**SOURCE TEXT**.
——————
- The Washington Times - Friday, July 6, 2007

Ross Detwiler became this year’s highest-drafted player to agree to terms on a contract. Now, the 21-year-old left-hander will try to become the first player in his class to make it to the big leagues.

The Washington Nationals and Detwiler came to terms yesterday, agreeing to a $2.15 million signing bonus that could put the pitcher on a fast track to the majors.

The standout from Missouri State, who was taken sixth overall in last month’s draft, will be at RFK Stadium today to sign his contract and be introduced to the crowd before Washington’s game against the Milwaukee Brewers. He will begin his professional career this weekend with the Nationals’ Gulf Coast League rookie team in Viera, Fla.

If all goes according to plan, Detwiler won’t be in Florida long. The club plans to promote him to Class A Potomac after two or three starts, then to Class AA Harrisburg next month. That could mean a promotion to Washington come September.

“It’s possible,” general manager Jim Bowden said. “The good news is now he’s signed, so he’s got a much better chance of making it than the other players who haven’t signed.”
——————
**ITEMS**.
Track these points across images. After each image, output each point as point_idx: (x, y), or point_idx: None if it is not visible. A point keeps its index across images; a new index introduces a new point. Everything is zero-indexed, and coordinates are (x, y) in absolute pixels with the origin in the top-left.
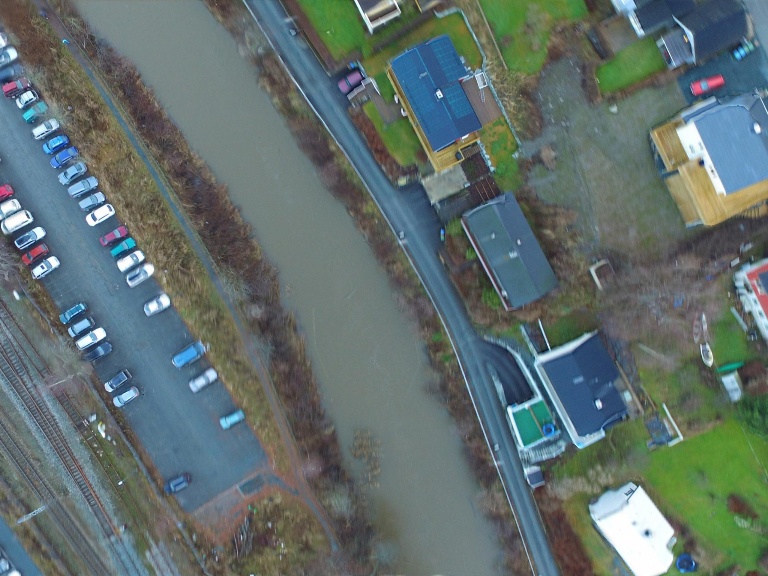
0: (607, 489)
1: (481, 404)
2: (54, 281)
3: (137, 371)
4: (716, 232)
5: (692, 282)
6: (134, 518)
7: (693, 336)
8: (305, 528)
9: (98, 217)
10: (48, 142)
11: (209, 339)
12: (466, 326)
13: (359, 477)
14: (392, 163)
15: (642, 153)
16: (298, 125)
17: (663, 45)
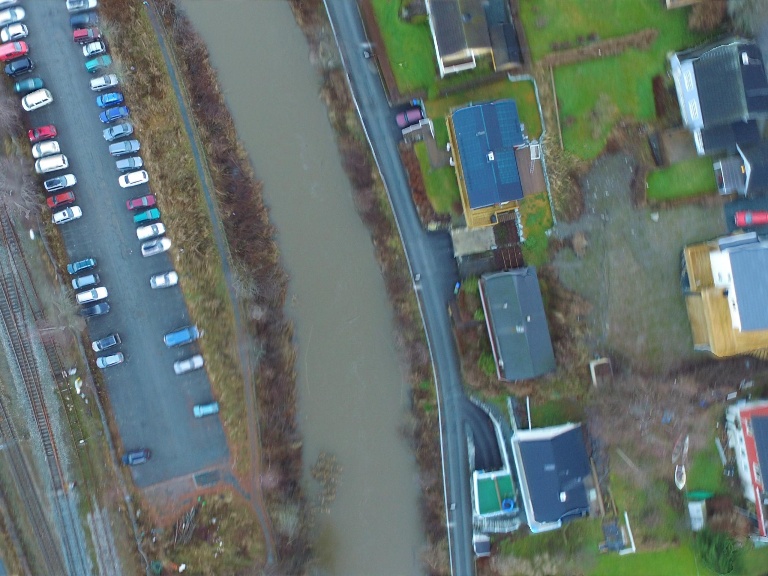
0: None
1: (449, 461)
2: (72, 230)
3: (127, 338)
4: (721, 362)
5: (685, 403)
6: (86, 478)
7: (672, 455)
8: (247, 533)
9: (131, 180)
10: (103, 95)
11: (205, 326)
12: (456, 382)
13: (313, 498)
14: (427, 206)
15: (671, 266)
16: (347, 144)
17: (719, 169)
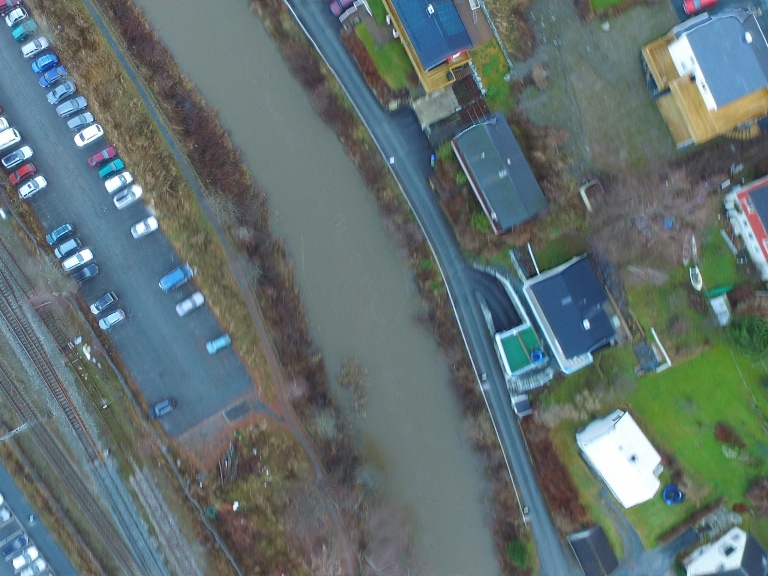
0: (594, 418)
1: (469, 333)
2: (41, 202)
3: (123, 294)
4: (707, 151)
5: (682, 203)
6: (118, 442)
7: (682, 259)
8: (290, 455)
9: (86, 137)
10: (37, 60)
11: (196, 263)
12: (455, 254)
13: (346, 406)
14: (383, 86)
15: (634, 72)
16: (289, 49)
17: None
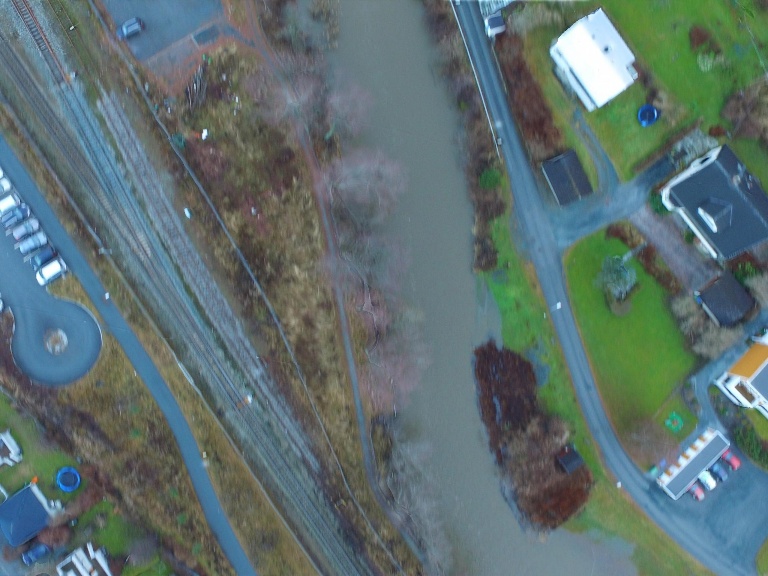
0: None
1: None
2: None
3: None
4: None
5: None
6: (85, 65)
7: None
8: (260, 81)
9: None
10: None
11: None
12: None
13: (317, 37)
14: None
15: None
16: None
17: None
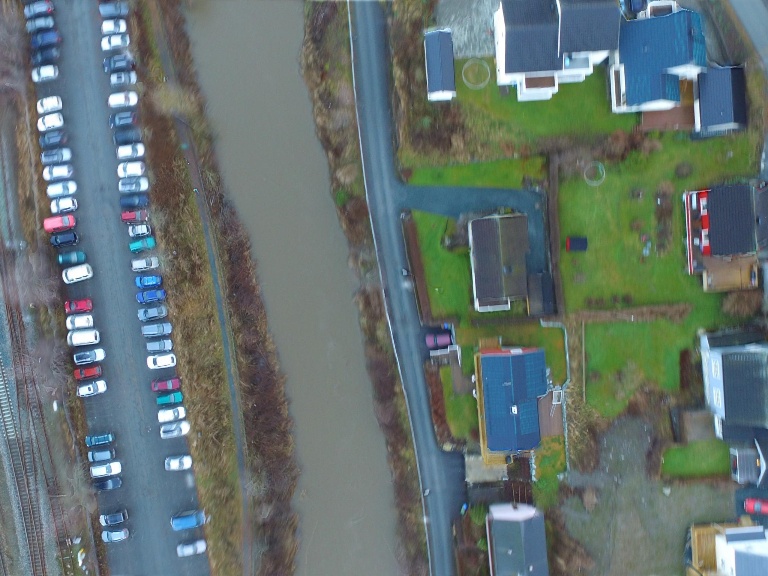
——————
**THE TASKS**.
**A)** Answer these from the Detwiler article:
(i) How large is the signing bonus Detwiler agreed to?
(ii) In what town does the Nationals' Gulf Coast League rookie team play?
(iii) Which team is Washington playing on the day Detwiler is introduced to the crowd?
**B)** Translate this sentence from the Detwiler article into Spanish: "If all goes according to plan, Detwiler won’t be in Florida long."

**ANSWERS GIVEN**.
**A)**
(i) $2.15 million
(ii) Viera, Fla.
(iii) The Milwaukee Brewers

**B)** Si todo sale según lo previsto, Detwiler no estará mucho tiempo en Florida.